Royal Inns of America
- Industry: Hotels
- Founded: 1965
- Defunct: 1975
- Headquarters: San Diego, California, U.S.
- Area served: United States
- Key people: Earl Gagosian

= Royal Inns of America =

Defunct American hotel chain

Royal Inns of America was a chain of hotels in the United States, headquartered in San Diego. The company was founded in 1965 by Earl Gagosian.

==Company timeline==
- 1965 - "Royal Inns of America" founded
- 1971 - Operating 56 hotels
- 1975 - Files for bankruptcy

==Locations==

===Palm Springs, California===
First Royal Inn - opened late 1965.

===Santa Monica, California===
First high-rise Royal Inn.

===Chula Vista, California===
Opened 1971.

===Anaheim, California===
Opened October 16, 1971, the Royal Inn of Anaheim had 500 rooms, and two restaurants - Earl’s Seafood Grotto and Cocktail Lounge and Jolly King Family Restaurant. Following the collapse of the company itself, Royal Inns sold the hotel in August 1976 to hotelier Jack Wrather, where it was re-named "The Inn At The Park". It then underwent numerous changes of ownership, and is currently the Sheraton Park Hotel.

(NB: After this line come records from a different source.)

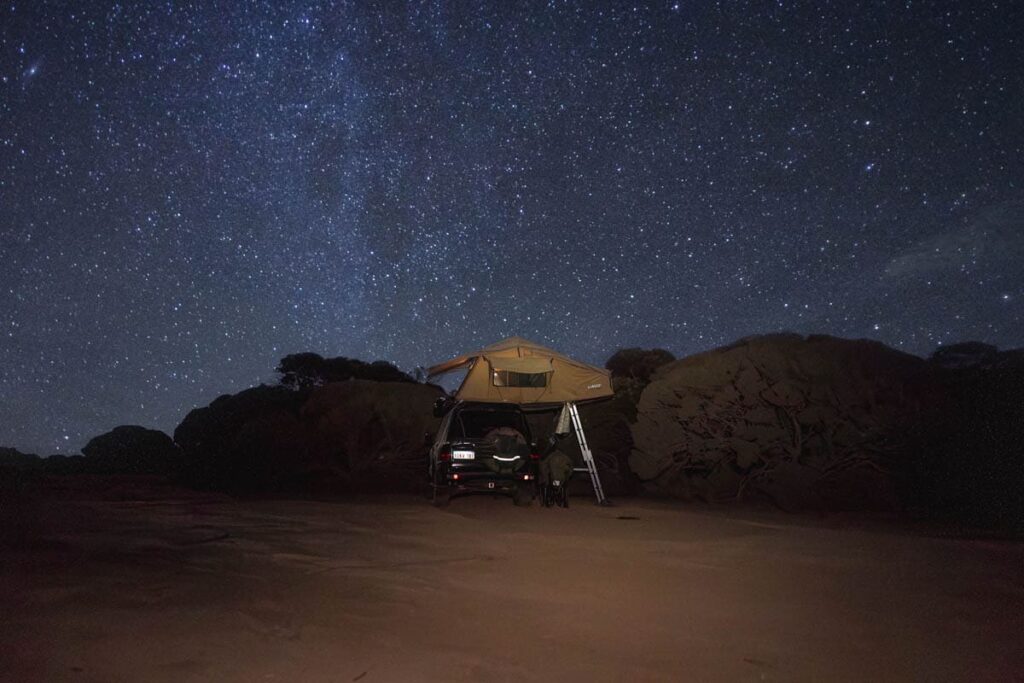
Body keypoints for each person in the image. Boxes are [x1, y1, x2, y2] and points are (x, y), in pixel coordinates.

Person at [539, 434, 573, 508]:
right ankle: (563, 501)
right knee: (564, 484)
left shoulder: (550, 456)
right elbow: (570, 466)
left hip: (553, 476)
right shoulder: (565, 457)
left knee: (545, 480)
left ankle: (546, 500)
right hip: (561, 477)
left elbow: (543, 467)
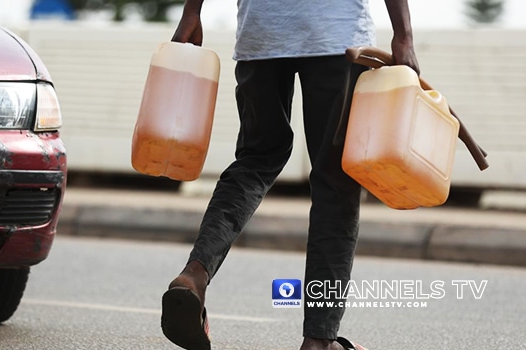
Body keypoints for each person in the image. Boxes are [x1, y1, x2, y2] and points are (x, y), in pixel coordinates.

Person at [160, 1, 420, 349]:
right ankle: (319, 339)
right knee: (335, 184)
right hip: (334, 35)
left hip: (262, 33)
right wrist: (403, 34)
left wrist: (192, 11)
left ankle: (194, 274)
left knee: (256, 158)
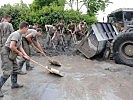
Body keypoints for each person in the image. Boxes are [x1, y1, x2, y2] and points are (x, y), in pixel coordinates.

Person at [0, 22, 30, 97]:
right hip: (6, 52)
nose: (27, 30)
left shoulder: (20, 35)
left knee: (15, 69)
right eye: (27, 28)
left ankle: (14, 84)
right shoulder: (16, 34)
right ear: (24, 27)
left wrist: (25, 55)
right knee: (7, 72)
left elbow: (20, 47)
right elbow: (12, 46)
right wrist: (19, 53)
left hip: (12, 52)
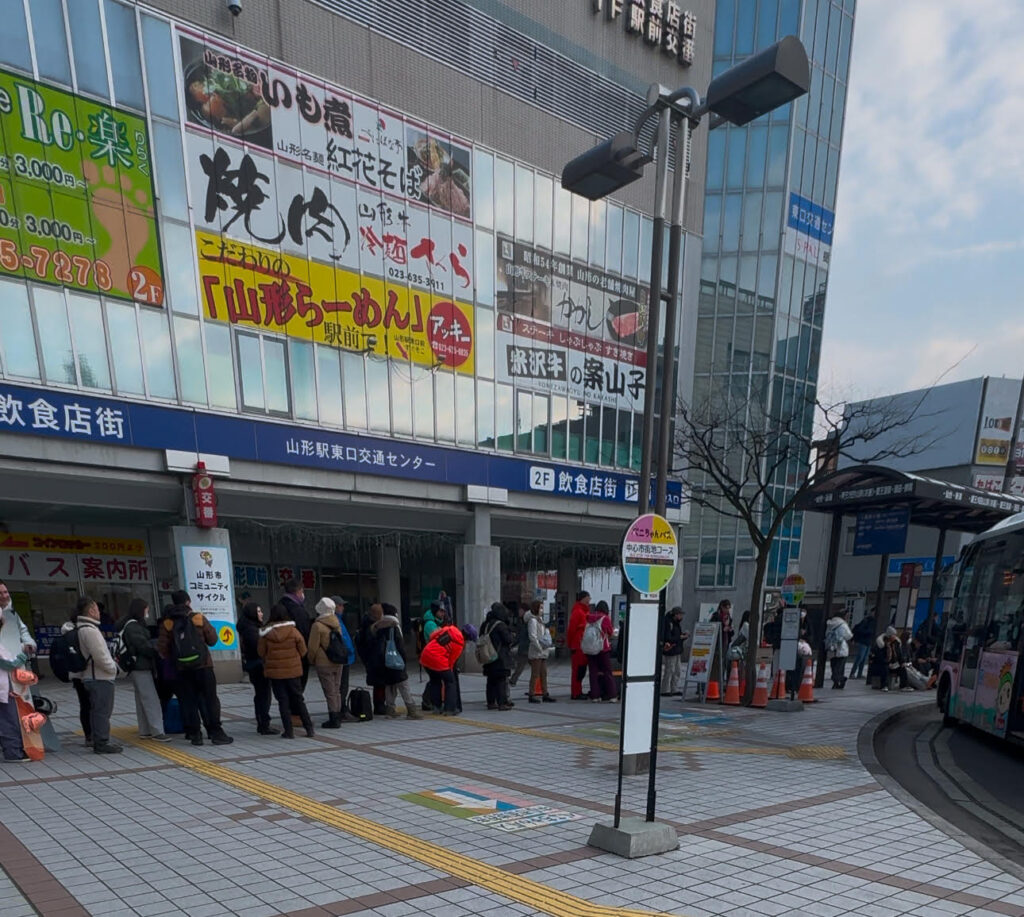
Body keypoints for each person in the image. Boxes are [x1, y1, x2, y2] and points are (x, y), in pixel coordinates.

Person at [157, 590, 233, 746]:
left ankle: (195, 735)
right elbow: (212, 640)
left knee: (187, 701)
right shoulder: (198, 618)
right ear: (188, 602)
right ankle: (216, 733)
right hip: (203, 666)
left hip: (182, 669)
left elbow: (162, 649)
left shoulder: (167, 623)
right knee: (210, 699)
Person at [258, 603, 315, 738]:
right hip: (293, 672)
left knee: (283, 701)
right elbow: (303, 650)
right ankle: (309, 728)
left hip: (275, 673)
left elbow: (261, 652)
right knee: (298, 699)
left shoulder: (266, 634)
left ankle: (289, 731)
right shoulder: (293, 631)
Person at [74, 596, 122, 754]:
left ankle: (97, 739)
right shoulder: (90, 630)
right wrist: (113, 668)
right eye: (96, 608)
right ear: (91, 610)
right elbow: (100, 656)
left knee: (96, 710)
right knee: (102, 711)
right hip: (99, 677)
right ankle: (102, 742)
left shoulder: (82, 628)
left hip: (91, 675)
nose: (99, 612)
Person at [119, 598, 170, 741]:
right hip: (141, 666)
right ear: (141, 610)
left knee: (141, 699)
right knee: (150, 699)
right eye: (146, 609)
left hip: (136, 666)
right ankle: (157, 731)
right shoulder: (133, 626)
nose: (148, 612)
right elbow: (142, 646)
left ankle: (145, 730)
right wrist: (156, 650)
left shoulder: (129, 624)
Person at [365, 603, 422, 719]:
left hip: (384, 661)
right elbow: (400, 646)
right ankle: (411, 710)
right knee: (403, 684)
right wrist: (404, 660)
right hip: (395, 659)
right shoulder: (393, 626)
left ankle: (390, 709)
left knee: (390, 685)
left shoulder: (376, 627)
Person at [0, 580, 35, 763]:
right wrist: (23, 650)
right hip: (6, 678)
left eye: (6, 592)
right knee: (9, 717)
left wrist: (28, 645)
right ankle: (13, 752)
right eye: (1, 593)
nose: (5, 595)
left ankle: (16, 748)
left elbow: (23, 635)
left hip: (12, 676)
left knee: (12, 715)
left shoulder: (11, 614)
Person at [238, 601, 277, 735]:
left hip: (254, 664)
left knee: (262, 694)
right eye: (259, 611)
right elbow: (259, 648)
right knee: (263, 695)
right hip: (257, 665)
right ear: (252, 613)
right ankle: (263, 724)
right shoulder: (251, 630)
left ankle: (263, 722)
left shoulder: (250, 626)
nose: (261, 614)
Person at [307, 597, 345, 728]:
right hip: (338, 660)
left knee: (329, 691)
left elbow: (312, 647)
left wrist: (311, 660)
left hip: (324, 662)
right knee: (336, 689)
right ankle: (338, 715)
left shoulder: (317, 625)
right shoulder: (336, 622)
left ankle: (333, 718)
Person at [419, 616, 465, 715]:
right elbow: (451, 662)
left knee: (435, 681)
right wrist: (449, 671)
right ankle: (449, 709)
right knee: (450, 682)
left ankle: (436, 707)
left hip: (426, 654)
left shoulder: (449, 629)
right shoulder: (460, 644)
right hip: (438, 659)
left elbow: (432, 636)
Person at [279, 578, 312, 690]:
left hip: (280, 658)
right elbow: (304, 633)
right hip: (296, 657)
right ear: (298, 591)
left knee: (285, 694)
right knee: (297, 691)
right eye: (302, 591)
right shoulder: (297, 610)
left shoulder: (279, 607)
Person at [481, 602, 514, 710]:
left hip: (488, 655)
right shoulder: (500, 625)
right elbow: (508, 640)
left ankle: (491, 702)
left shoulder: (485, 624)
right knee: (501, 680)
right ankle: (502, 703)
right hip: (500, 657)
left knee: (490, 680)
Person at [585, 600, 617, 702]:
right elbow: (611, 632)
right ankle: (612, 695)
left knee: (593, 672)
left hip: (590, 648)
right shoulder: (605, 618)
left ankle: (595, 695)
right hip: (603, 648)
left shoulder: (589, 617)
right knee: (607, 672)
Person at [330, 596, 356, 719]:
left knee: (341, 686)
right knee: (341, 686)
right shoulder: (335, 621)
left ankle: (341, 708)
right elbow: (343, 640)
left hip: (344, 657)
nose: (342, 607)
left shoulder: (339, 620)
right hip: (342, 657)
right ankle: (341, 709)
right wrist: (349, 651)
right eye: (340, 605)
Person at [525, 600, 556, 703]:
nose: (542, 610)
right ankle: (532, 694)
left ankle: (545, 693)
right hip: (536, 651)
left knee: (543, 673)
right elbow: (532, 637)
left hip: (542, 651)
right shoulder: (533, 621)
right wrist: (539, 647)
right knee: (535, 674)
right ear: (536, 608)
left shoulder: (540, 620)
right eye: (541, 608)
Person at [566, 591, 591, 700]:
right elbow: (571, 630)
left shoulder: (584, 611)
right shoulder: (578, 611)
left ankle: (578, 691)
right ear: (583, 598)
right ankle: (576, 692)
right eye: (588, 597)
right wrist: (570, 644)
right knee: (577, 670)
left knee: (581, 670)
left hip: (583, 645)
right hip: (578, 645)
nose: (589, 599)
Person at [660, 606, 688, 696]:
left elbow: (676, 636)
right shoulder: (668, 622)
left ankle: (674, 688)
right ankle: (665, 689)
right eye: (680, 615)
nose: (681, 617)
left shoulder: (676, 623)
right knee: (669, 670)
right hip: (671, 649)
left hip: (677, 649)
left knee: (677, 670)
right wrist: (680, 637)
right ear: (676, 614)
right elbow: (668, 637)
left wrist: (682, 637)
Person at [825, 610, 854, 689]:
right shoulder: (843, 624)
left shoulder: (829, 623)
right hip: (841, 648)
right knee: (840, 667)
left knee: (833, 666)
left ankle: (836, 682)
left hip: (831, 648)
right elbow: (849, 636)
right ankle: (841, 679)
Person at [508, 603, 530, 688]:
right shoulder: (522, 620)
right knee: (521, 664)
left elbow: (521, 635)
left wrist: (513, 644)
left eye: (520, 610)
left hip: (526, 646)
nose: (519, 612)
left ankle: (513, 680)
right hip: (525, 647)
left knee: (521, 665)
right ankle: (513, 680)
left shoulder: (526, 621)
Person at [849, 612, 875, 679]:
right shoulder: (866, 621)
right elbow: (860, 629)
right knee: (860, 657)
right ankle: (853, 673)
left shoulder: (872, 621)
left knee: (863, 659)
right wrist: (869, 632)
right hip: (863, 641)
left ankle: (859, 674)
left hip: (868, 642)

=== West Des Moines, Iowa ===
Called Royal Inn of Des Moines. Located at 3530 Westown Parkway. The building is still there, but the pool has been filled in with rocks. Currently operating as an extended stay apartment complex.

===Paradise, Las Vegas===

Demolished February 10, 2015.

===Lake Buena Vista, Florida===
Located within Walt Disney World in Florida; now the B Resort & Spa Lake Buena Vista.

===Tijuana, Mexico===

Opened on January 20, 1973. After Royal Inn's bankruptcy, the hotel was sold to Ramada and changed its name to Ramada Inn. The property has changed owners multiple times over the years. Since 2007, the hotel has been the Marriott Tijuana.